Monday, 20 April 2015

Global Soil Survey Take 3!

I just got my soil tests last week for the Global Soil Survey! Getting soil test results back is just about as good as Christmas! This is the third time that I have taken part in the GSS. Since my first GSS in 2013 I have followed the guidelines religiously saving a ton of money and seeing no real difference in turfgrass quality. Arguably my greens could actually be in better shape now than before I started using the MLSN guidelines.

Here are the results of my GSS in 2013
ppm
In 2014

ppm
And 2015

ppm
The GSS requires that you take samples from areas of good performing turfgrass. Each year I have varied the exact locations for my samples. The reason for this is to compare areas of good turf performance but on different microclimates or turf species etc to see if there is some relationship to what I am seeing to nutrient levels in the soil. From what I can the soil nutrient levels have little to do with what I have observed.
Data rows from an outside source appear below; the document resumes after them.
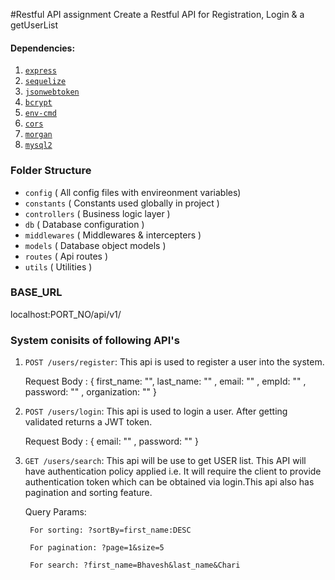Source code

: #Restful API assignment
Create a Restful API for Registration, Login & a getUserList

#### Dependencies:
1. [`express`](https://expressjs.com/)
2. [`sequelize`](http://docs.sequelizejs.com/)
3. [`jsonwebtoken`](https://www.npmjs.com/package/jsonwebtoken)
4. [`bcrypt`](https://www.npmjs.com/package/bcrypt)
5. [`env-cmd`](https://www.npmjs.com/package/env-cmd)
6. [`cors`](https://www.npmjs.com/package/cors)
7. [`morgan`](https://www.npmjs.com/package/morgan)
8. [`mysql2`](https://www.npmjs.com/package/mysql2)



### Folder Structure
 - `config` ( All config files with envireonment variables)
 - `constants` ( Constants used globally in project )
 - `controllers` ( Business logic layer )
 - `db` ( Database configuration )
 - `middlewares` ( Middlewares & intercepters )
 - `models` ( Database object models )
 - `routes` ( Api routes )
 - `utils` ( Utilities )

### BASE_URL 
localhost:PORT_NO/api/v1/
### System conisits of following API's
1. `POST /users/register`: This api is used to register a user into the system.
    
    Request Body : 
    {
        first_name: "",
        last_name: "" ,
        email: ""  ,
        empId: "" ,  
        password: "" ,
        organization: ""
    }

2. `POST /users/login`: This api is used to login a user. After getting validated returns a JWT token.

    Request Body : 
    {
        email: ""  ,
        password: "" 
    }

3. `GET /users/search`: This api will be use to get USER list. This API will have authentication policy applied i.e. It will require the client to provide authentication token which can be obtained via login.This api also has pagination and sorting feature.

    Query Params:

        For sorting: ?sortBy=first_name:DESC

        For pagination: ?page=1&size=5
        
        For search: ?first_name=Bhavesh&last_name&Chari

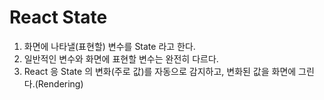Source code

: # React State

1. 화면에 나타낼(표현할) 변수를 State 라고 한다.
2. 일반적인 변수와 화면에 표현할 변수는 완전히 다르다.
3. React 응 State 의 변화(주로 값)를 자동으로 감지하고,
   변화된 값을 화면에 그린다.(Rendering)

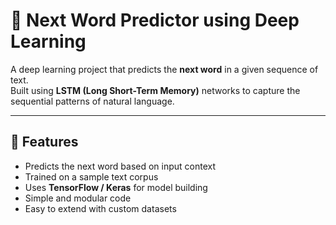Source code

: # 📝 Next Word Predictor using Deep Learning

A deep learning project that predicts the **next word** in a given sequence of text.  
Built using **LSTM (Long Short-Term Memory)** networks to capture the sequential patterns of natural language.

---

## 🚀 Features
- Predicts the next word based on input context
- Trained on a sample text corpus
- Uses **TensorFlow / Keras** for model building
- Simple and modular code
- Easy to extend with custom datasets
They then tell you how your test results are compared to the MLSN guidelines.

ppm

As you can see all my nutrient levels are in excess of the MLSN guidelines except for Potassium on by 6,8,9th green. I combined the samples of these greens as they were the greens with the most bentgrass. My first green has 0% bentgrass for some reason despite receiving the same amount of seed and having a similar microclimate.

The important thing to remember here is that even though I have a deficiency according the MLSN my 6,8, and 9th greens are not dead. They are, in fact, my best performing greens. The MLSN has a built in safety margin to ensure that you do not go too low!
The greens have never been better or healthier in my opinion
The creators of the MLSN (PACE Turf and Micah Woods) emphasize that the MLSN are not targets to work towards, just nutrient levels you should stay above. I'm a bit insane so I like to use them as targets, I want to see what happens when any nutrient excesses are removed from the soils on my course. It's a work in progress and I do this at my own risk.

After all this they give you the fertilizer requirements based on how much nitrogen you plan to apply each season to ensure that you remain above the MLSN guidelines. This makes your fertilizer program planning very easy. So easy, in fact, that I will walk you through just how simple it will be for me this year.

Look at all that fertilizer I don't have to apply! Going on year 3 of nothing but N and K (s and fe too)

Just because my fertilizer is cheap, doesn't mean that my greens suffer from poor quality.
As you can see the only fertilizer I need to stay above the MLSN guidelines is potassium. Just to play it safe I will use the high rate required based on 4 lbs of N /1000 ss ft per year. 1.7 lbs of potassium on 40,000 sq ft is 68 lbs of potassium or 136 lbs of potassium sulfate. I pay about $30 for a 50lb bag of potassium sulfate so my K costs for the year will be about $81. 4lbs of N/1000 sq ft at $19/ bag of urea will costs me $132. That's a total cost for fertilizer on my greens at $213. There is no mystery here, no special products required to "go low". Just simple fertilizers , the GSS, MLSN, and my sprayer.